§ Passage

After barely defeating the hapless Browns 20-16 on Sunday, Sirianni proceeded to spend his post-game presser taking credit for his incompetence, even admitting that he, not Fangio, made a defensive call during the game. Da faq? This birthday party clown is clearly overcompensating for the fact that he brings no discernible value to the team.

Nick Sirianni is going to get fired. It’s not a matter of if, but when.

LOL Image of the Week

Those stats seem less than ideal. Also less than ideal is Dallas being outscored 167-85 in their last four home games.

Let’s look in on Cowboys fans:

Trade Alert: Davante Adams is a New York Jet

Via B/R Gridiron

Last Tuesday, Aaron Rodgers fired Robert Saleh. This Tuesday, Rodgers traded for Davante Adams. I’m sure everything will be fine now for the 2-4 Jets. It’s not as if they are a dysfunctional franchise that last appeared in the playoffs 13 years ago.

Here’s a live look at Davante Adams going from the Raiders to the Jets:

Trade Alert Part Deux: Amari Cooper is a Buffalo Bill

Going from Deshaun Watson to Josh Allen is like swapping a Toyota Corolla for a Bugatti Chiron.

Here’s a live look at Amari Cooper:

The Oh the Humanity Injury Report

Before I get to the soul-crushing portion of the report, some good news. Joe Mixon, AJ Brown, DeVonta Smith, Evan Engram, Romeo Doubs, and Christian Watson returned to action and all six crushed the box score. Well done, gents.

And now the sad violin:

Anthony Richardson – Week-to-week, hip. Does anyone care if he plays? I mean, he kinda sucks, right?

Derek Carr – Multiple weeks, oblique. Remember when the Saints were 2-0 and the toast of the league? In typical Saints fashion, they’ve since lost four straight.

Jordan Mason – Day-to-day, shoulder. Another week, another 49ers skill player gets hurt. Yawn.

Travis Etienne – Week-to-week, hamstring. Does anyone care if he plays? I mean, he kinda sucks, right?

Jerome Ford – Week-to-week, hamstring. Just in time for Nick Chubb to begin his comeback on a 1-5 sinking ship captained by Tuggy Watson. What could go wrong?

Rachaad White – Week-to-week, foot. In his absence, Bucky Irving and Sean Tucker combined for 197 yards and 3 touchdowns. Might as well fit White for a Cowboys jersey.

Marvin Harrison, Jr – Week-to-week, concussion. Only 17 catches in 6 games. Maybe if Marv starts playing Call of Duty, Kyler will throw him the ball more.

Chris Olave – Week-to-week, concussion. He’ll always have 2-0.

Rashid Shaheed – Unknown, knee. He’ll always have 2-0.

Dontayvion Wicks – Week-to-week, shoulder. He’ll always have Week 4.

Dallas Goedert – Week-to-week, hamstring. I’m blaming microplastics in ultra-processed foods for all these hamstring injuries.

CMC – Week-to-week, Achilles/calf. He will reportedly travel to Mars this week for treatment from the renowned Dr. Klaatu, who may or may not be plotting to destroy Earth.

§ Raw data
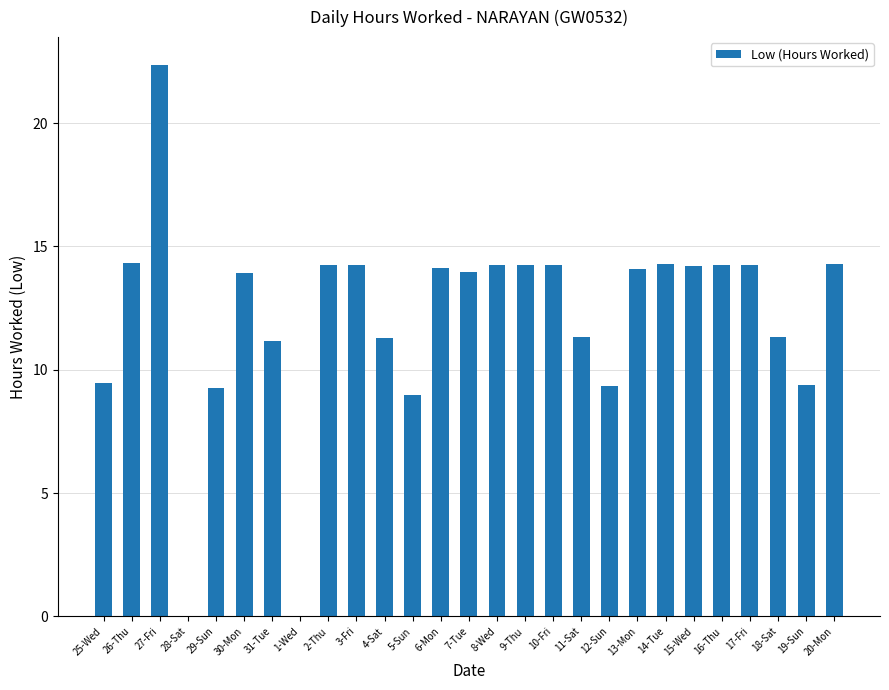

What is the difference between the values at 14-Tue and 25-Wed?

4.8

§ Task list
1: Reproduce the part of the football column that begins at the words "Going from Deshaun" and stops after the words "lost four straight.".
2: Using the football column, say whether each statement agrees with it. Answer yes or no, and quote the words that decide it.
(a) The Jets have a record of 2-4.
(b) Marvin Harrison, Jr has 27 catches in 6 games.
(c) The Saints have won four straight games since starting 2-0.
3: Carry on writing the football column from its last entry, on CMC, in the same style.

§ Responses in order
1:
Going from Deshaun Watson to Josh Allen is like swapping a Toyota Corolla for a Bugatti Chiron.

Here’s a live look at Amari Cooper:

The Oh the Humanity Injury Report

Before I get to the soul-crushing portion of the report, some good news. Joe Mixon, AJ Brown, DeVonta Smith, Evan Engram, Romeo Doubs, and Christian Watson returned to action and all six crushed the box score. Well done, gents.

And now the sad violin:

Anthony Richardson – Week-to-week, hip. Does anyone care if he plays? I mean, he kinda sucks, right?

Derek Carr – Multiple weeks, oblique. Remember when the Saints were 2-0 and the toast of the league? In typical Saints fashion, they’ve since lost four straight.

2:
(a) Yes: "I’m sure everything will be fine now for the 2-4 Jets."
(b) No: "Only 17 catches in 6 games."
(c) No: "In typical Saints fashion, they’ve since lost four straight."

3:
Aaron Rodgers Conspiracy Theory of the Week: Werewolves are Everywhere

A couple of years ago, I was playing blackjack at the Bellagio in Vegas. While building a decent-sized stack, I struck up a conversation with a fellow player named Lizette. Turns out Lizette was friends with Danica Patrick, who of course dated Aaron Rodgers from 2018-2020.

According to Lizette, one night in the summer of 2019, she and Rodgers were doing whippets in the parking lot behind Dino’s Famous Chicken in Los Angeles. A full moon hung brightly in the sky that night, which left Rodgers feeling very uneasy. When Lizette asked him why he was so freaked, Rodgers revealed that the city was crawling with werewolves (Rodgers referred to them as Lycanthropes but for our purposes we’ll go with the common term).

Apparently, Rodgers believes a cabal of werewolves has infiltrated society. The list of those compromised includes high-ranking members of Congress, Hollywood elites, captains of big tech, street mimes, elementary school swim teachers, and the DMV. Upon hearing this outlandish thesis, Lizette laughed in his face and called him a weirdo, but Rodgers was dead serious. “They are among us, lying in wait… preparing to strike,” he said.

Week 7 Gold Standard Matchup: Je Ne Saquon vs Weiner Dogs

Saquon will look to rebound by leaning on Lamar Jackson, the league’s top scoring quarterback. Meanwhile, the Dogs should get back newly minted Jet Davante Adams, as well as concussed rookie phenom Malik Nabers. We’ve reached the halfway point of the fantasy season, so neither team can afford to lose. Sources tell me Je Ne Saquon Head Coach Walker Griffith plans to make his players run laps barefoot on a track of hot coals while carrying bowling balls in each hand to make sure they are ready for the game.

暂时再见.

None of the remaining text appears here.